=== Passage for review ===
Automatic Reference Counting

Automatic Reference Counting (ARC) is a memory management option for Objective-C provided by the Clang compiler. When compiling Objective-C code with ARC enabled, the compiler will effectively retain, release, or autorelease where appropriate to ensure the object’s lifetime extends through, at least, its last use.


All Objective-C and Objective-C++ code should be compiled with ARC enabled.


ARC emits deterministic memory management code, which leads to fewer leaks or over-releases when compared with manual retain/release. ARC can provide retain/release/autorelease optimizations not available to manually maintained code, improving overall performance. Finally, ARC simplifies writing new code and decreases the burden of maintaining code over time.

=== Source material ===
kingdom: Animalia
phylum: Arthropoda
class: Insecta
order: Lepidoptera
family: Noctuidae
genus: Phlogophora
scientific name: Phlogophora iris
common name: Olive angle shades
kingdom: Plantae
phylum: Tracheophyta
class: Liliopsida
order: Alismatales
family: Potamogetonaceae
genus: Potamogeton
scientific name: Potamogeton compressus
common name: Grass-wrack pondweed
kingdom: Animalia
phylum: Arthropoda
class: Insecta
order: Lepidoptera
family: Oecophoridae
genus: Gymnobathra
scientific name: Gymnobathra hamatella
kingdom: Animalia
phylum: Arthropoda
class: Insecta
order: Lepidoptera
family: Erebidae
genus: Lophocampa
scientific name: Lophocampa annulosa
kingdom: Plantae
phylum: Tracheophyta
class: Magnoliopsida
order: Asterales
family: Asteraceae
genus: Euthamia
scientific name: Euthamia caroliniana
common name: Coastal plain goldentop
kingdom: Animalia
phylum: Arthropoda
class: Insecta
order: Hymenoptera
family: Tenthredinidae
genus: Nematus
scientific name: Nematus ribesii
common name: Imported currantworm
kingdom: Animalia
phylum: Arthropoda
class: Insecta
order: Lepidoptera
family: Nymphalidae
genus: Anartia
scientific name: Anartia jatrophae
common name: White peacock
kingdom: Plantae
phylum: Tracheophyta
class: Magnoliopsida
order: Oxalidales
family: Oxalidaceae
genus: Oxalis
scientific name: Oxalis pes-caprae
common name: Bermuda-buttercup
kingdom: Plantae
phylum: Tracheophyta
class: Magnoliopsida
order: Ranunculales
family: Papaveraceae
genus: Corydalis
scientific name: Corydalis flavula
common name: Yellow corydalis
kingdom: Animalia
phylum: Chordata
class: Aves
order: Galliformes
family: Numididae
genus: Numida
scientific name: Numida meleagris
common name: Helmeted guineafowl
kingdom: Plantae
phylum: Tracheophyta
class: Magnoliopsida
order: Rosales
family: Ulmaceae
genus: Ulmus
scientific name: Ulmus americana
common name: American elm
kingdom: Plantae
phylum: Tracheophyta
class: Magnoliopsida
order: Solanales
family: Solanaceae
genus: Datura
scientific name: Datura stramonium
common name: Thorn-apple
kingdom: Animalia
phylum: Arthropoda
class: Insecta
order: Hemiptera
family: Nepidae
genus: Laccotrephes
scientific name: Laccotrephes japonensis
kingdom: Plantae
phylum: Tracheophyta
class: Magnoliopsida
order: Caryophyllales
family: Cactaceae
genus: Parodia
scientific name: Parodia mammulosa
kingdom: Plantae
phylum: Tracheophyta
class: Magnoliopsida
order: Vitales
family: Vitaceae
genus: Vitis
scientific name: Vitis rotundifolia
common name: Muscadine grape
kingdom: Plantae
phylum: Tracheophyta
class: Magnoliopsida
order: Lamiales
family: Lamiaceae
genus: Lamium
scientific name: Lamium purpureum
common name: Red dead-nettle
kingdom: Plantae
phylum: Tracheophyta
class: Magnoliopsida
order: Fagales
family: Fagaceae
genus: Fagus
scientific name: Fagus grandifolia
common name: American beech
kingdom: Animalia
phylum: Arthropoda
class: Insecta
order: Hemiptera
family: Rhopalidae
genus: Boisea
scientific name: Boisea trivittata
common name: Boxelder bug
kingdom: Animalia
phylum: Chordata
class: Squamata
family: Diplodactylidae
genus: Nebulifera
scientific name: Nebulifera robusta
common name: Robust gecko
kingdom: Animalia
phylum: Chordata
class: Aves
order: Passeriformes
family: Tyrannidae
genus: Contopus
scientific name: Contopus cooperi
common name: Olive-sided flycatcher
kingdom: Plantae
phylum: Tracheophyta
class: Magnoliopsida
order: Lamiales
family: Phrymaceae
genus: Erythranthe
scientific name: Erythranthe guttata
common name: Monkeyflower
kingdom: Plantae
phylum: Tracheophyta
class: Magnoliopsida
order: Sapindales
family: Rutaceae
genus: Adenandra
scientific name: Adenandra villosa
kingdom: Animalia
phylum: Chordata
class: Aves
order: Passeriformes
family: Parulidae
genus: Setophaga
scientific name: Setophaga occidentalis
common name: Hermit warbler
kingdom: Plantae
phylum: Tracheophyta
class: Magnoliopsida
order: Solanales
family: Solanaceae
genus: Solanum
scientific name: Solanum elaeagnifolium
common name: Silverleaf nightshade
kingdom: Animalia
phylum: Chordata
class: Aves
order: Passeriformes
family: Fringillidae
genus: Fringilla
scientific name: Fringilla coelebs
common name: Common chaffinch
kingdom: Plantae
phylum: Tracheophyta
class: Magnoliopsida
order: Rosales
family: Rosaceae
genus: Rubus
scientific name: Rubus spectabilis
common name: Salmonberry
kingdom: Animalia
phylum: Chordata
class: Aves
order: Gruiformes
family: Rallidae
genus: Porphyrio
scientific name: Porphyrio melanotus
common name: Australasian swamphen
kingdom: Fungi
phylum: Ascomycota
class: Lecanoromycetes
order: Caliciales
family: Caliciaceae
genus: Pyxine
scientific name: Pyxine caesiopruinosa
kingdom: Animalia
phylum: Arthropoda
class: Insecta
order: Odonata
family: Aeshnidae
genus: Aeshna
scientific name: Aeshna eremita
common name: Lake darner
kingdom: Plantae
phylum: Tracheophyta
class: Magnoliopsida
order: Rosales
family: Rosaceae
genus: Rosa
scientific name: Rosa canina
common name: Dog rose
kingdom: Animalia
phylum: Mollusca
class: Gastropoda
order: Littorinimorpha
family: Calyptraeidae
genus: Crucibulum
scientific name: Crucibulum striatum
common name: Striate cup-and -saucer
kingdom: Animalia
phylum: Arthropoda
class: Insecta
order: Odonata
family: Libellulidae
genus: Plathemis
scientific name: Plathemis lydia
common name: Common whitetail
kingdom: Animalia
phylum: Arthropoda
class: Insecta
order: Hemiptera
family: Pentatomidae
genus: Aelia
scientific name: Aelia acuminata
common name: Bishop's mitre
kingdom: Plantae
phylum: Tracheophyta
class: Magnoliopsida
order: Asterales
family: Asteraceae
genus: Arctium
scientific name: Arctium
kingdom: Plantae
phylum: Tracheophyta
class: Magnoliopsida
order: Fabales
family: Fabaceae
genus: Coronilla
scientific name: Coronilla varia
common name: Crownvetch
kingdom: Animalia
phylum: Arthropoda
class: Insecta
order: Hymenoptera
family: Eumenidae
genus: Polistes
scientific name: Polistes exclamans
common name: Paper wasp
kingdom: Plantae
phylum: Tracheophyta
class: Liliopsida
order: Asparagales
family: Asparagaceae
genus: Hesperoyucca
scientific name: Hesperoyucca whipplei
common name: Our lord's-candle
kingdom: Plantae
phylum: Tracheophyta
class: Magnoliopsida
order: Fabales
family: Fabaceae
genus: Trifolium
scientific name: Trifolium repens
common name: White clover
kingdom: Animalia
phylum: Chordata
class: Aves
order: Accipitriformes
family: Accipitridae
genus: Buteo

=== Your instructions ===
Reproduce the passage on Automatic Reference Counting above in full, with every word and line unchanged.

=== Result of this task ===
Automatic Reference Counting

Automatic Reference Counting (ARC) is a memory management option for Objective-C provided by the Clang compiler. When compiling Objective-C code with ARC enabled, the compiler will effectively retain, release, or autorelease where appropriate to ensure the object’s lifetime extends through, at least, its last use.


All Objective-C and Objective-C++ code should be compiled with ARC enabled.


ARC emits deterministic memory management code, which leads to fewer leaks or over-releases when compared with manual retain/release. ARC can provide retain/release/autorelease optimizations not available to manually maintained code, improving overall performance. Finally, ARC simplifies writing new code and decreases the burden of maintaining code over time.